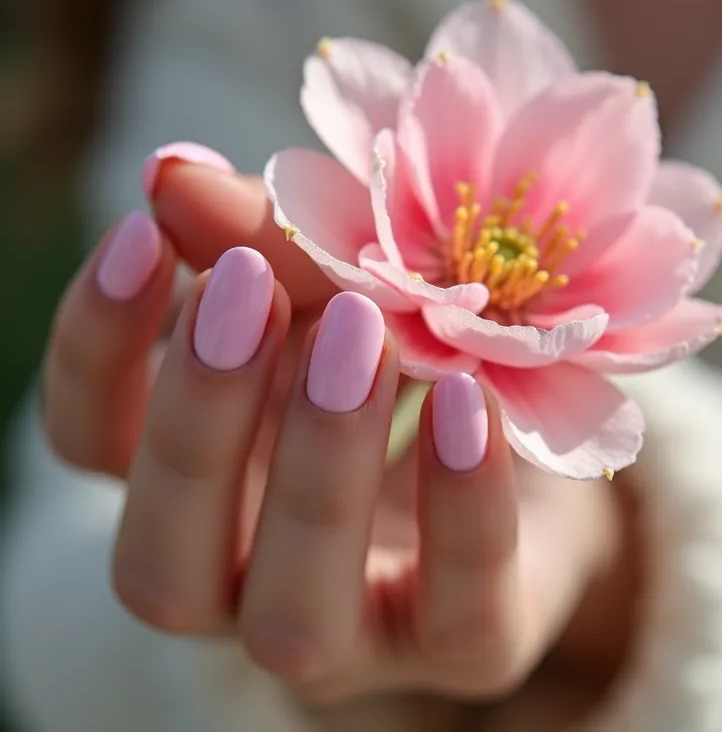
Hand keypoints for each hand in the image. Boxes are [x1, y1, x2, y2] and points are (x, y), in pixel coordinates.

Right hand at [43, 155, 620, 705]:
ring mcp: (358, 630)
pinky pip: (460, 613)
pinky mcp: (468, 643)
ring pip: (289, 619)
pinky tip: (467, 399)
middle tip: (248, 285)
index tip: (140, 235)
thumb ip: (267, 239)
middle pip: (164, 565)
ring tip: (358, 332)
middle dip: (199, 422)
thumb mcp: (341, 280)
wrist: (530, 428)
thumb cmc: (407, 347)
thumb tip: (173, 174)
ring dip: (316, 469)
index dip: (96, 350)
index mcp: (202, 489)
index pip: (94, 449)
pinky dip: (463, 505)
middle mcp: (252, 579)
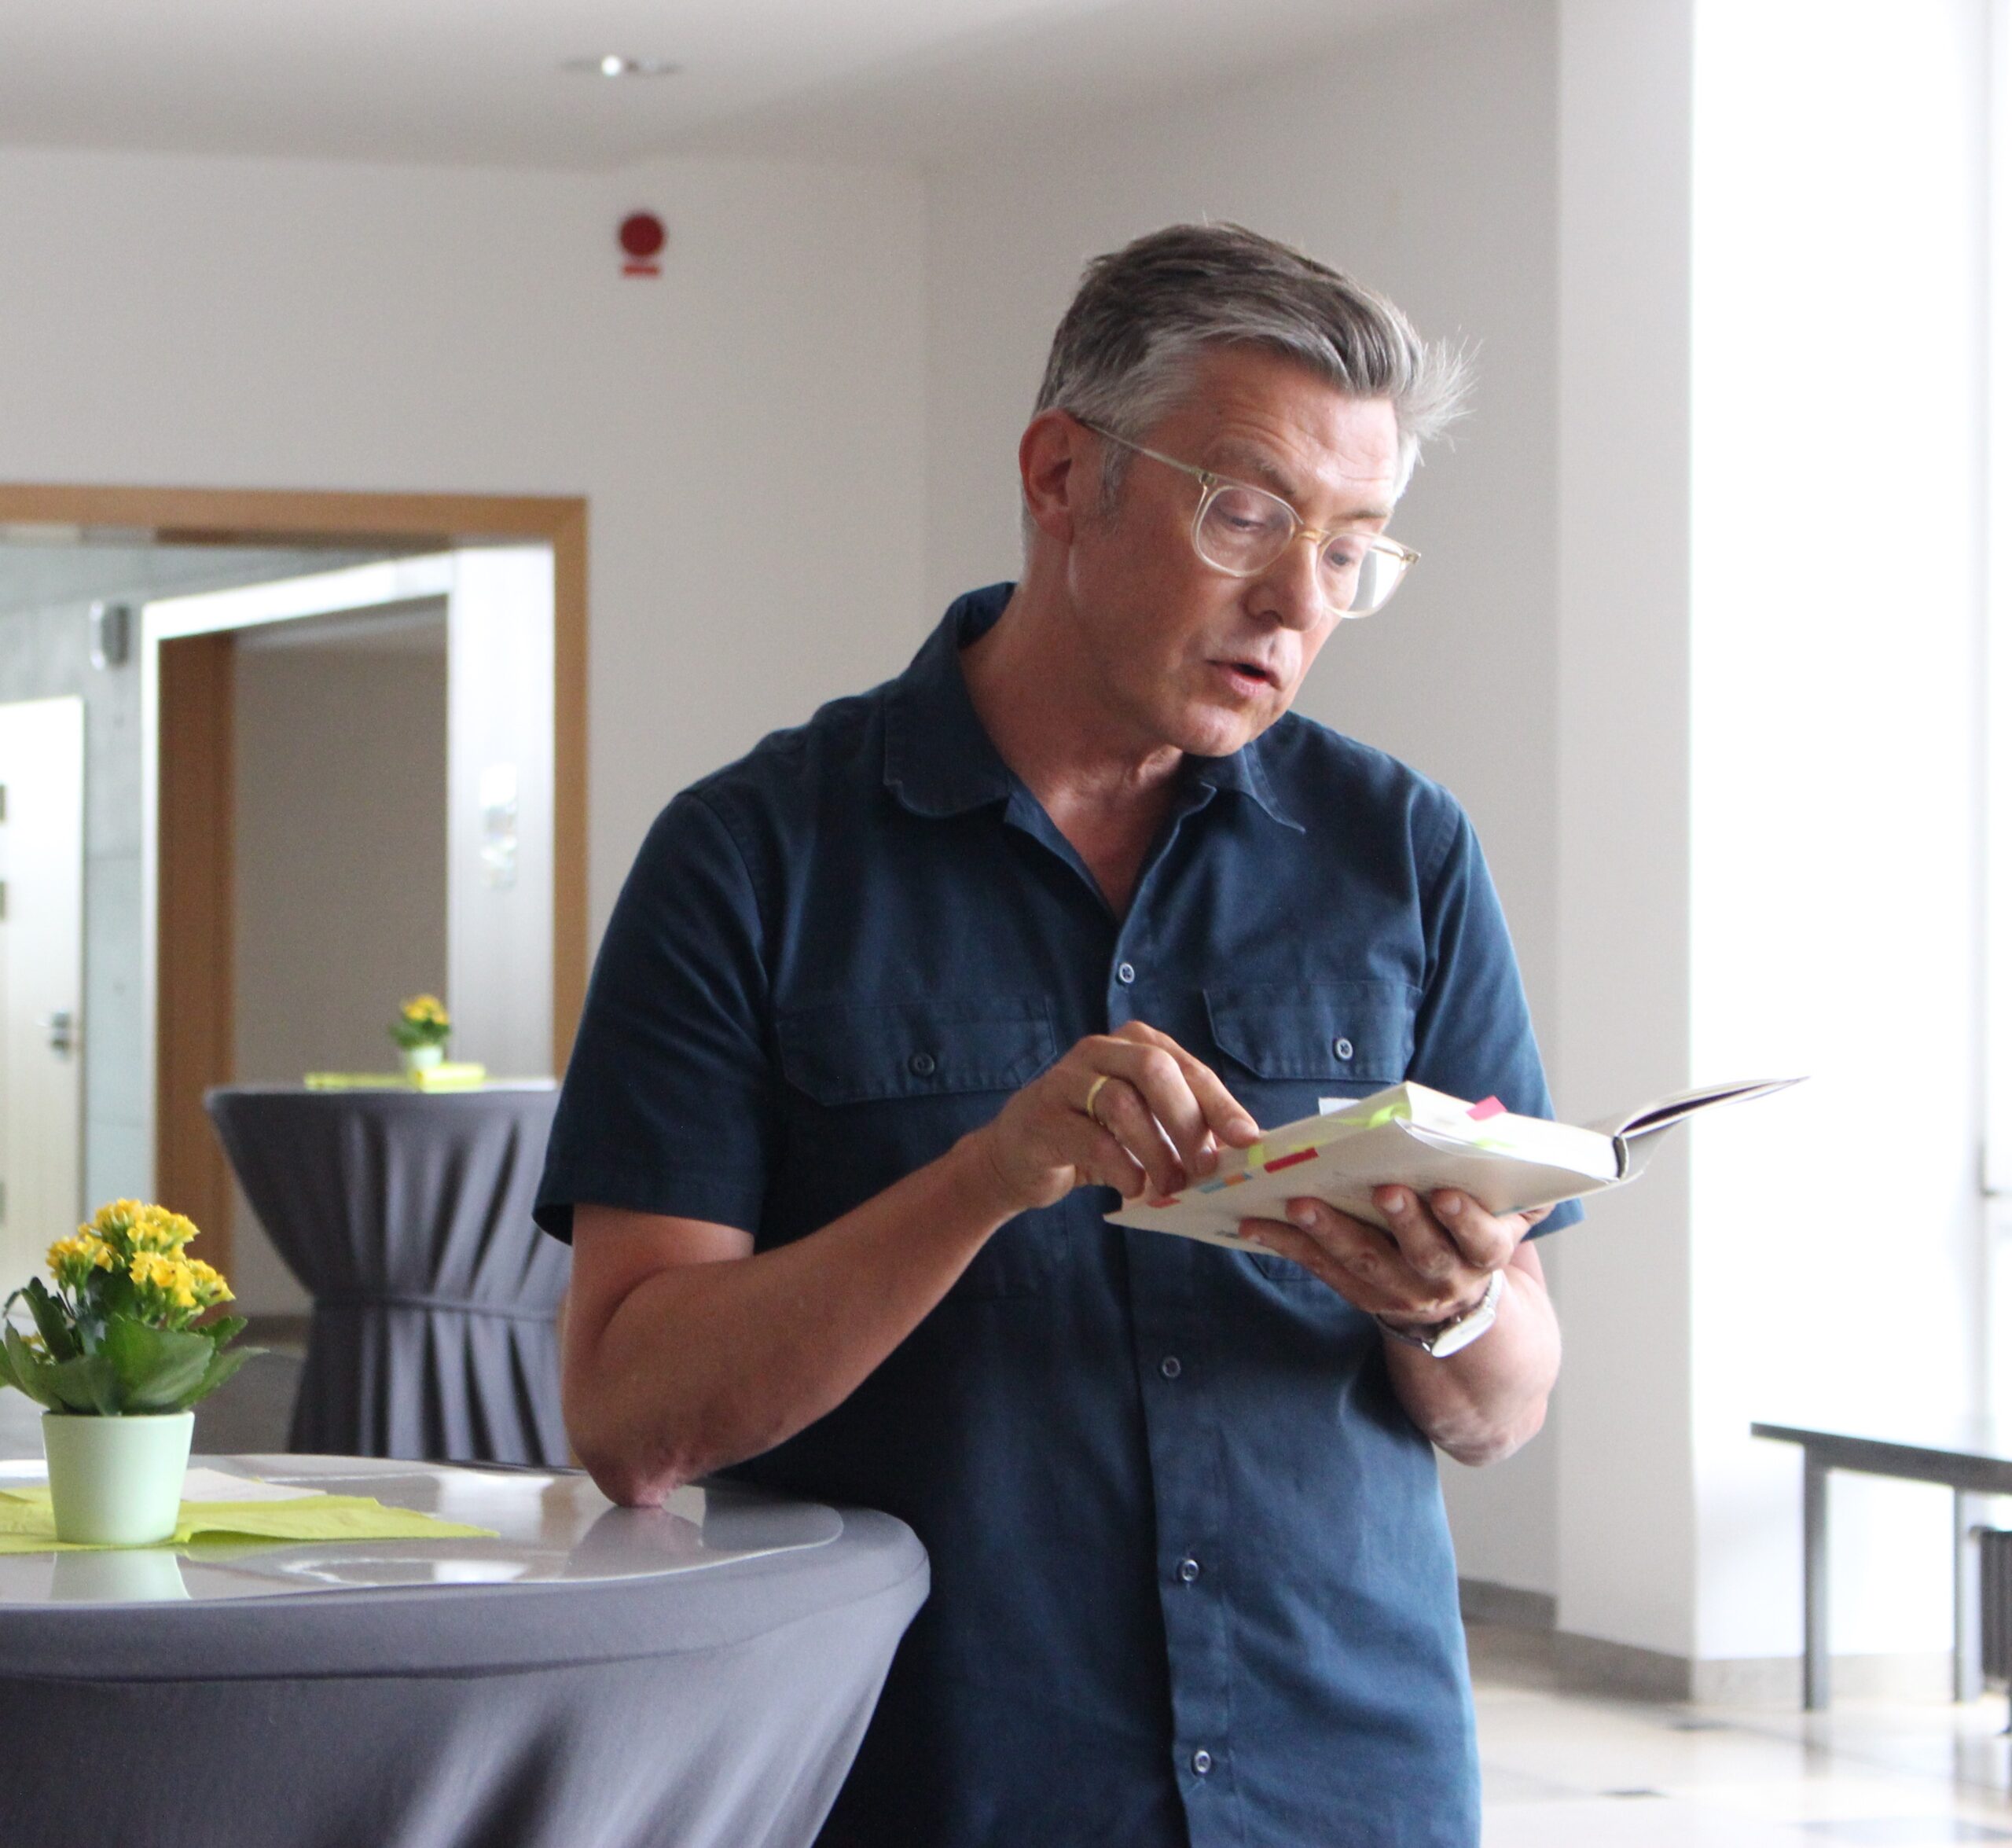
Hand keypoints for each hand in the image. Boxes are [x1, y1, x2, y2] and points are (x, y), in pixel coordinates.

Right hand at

☆ ☆ ☆

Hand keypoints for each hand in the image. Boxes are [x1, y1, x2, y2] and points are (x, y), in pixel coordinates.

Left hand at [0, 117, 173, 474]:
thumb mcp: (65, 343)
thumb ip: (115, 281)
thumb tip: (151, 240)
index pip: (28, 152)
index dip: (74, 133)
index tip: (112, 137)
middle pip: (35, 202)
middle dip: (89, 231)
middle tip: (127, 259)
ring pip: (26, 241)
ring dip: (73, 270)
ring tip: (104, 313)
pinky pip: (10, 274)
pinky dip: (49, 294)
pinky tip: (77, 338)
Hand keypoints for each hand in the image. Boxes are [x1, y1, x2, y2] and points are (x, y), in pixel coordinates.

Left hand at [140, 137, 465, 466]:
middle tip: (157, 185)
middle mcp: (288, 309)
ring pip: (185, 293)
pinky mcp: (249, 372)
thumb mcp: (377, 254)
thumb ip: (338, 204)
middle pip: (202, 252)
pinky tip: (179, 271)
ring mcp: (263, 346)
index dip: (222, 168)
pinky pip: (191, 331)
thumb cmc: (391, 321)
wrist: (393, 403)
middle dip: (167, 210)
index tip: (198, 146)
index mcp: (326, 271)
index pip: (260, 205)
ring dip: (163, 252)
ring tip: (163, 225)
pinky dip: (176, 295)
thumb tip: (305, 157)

☆ ☆ ☆

## TASK DESCRIPTION
Which lines above run from the one containing "wrist: (393, 403)" to the one containing "thumb tip: (305, 157)"? Give them again exactly, both ends included.

## YOUR RESPONSE
wrist: (393, 403)
middle dip: (167, 210)
index tip: (198, 146)
index mcp: (326, 271)
index pip: (260, 205)
ring dip: (163, 252)
ring tip: (163, 225)
pinky dip: (176, 295)
thumb tip: (305, 157)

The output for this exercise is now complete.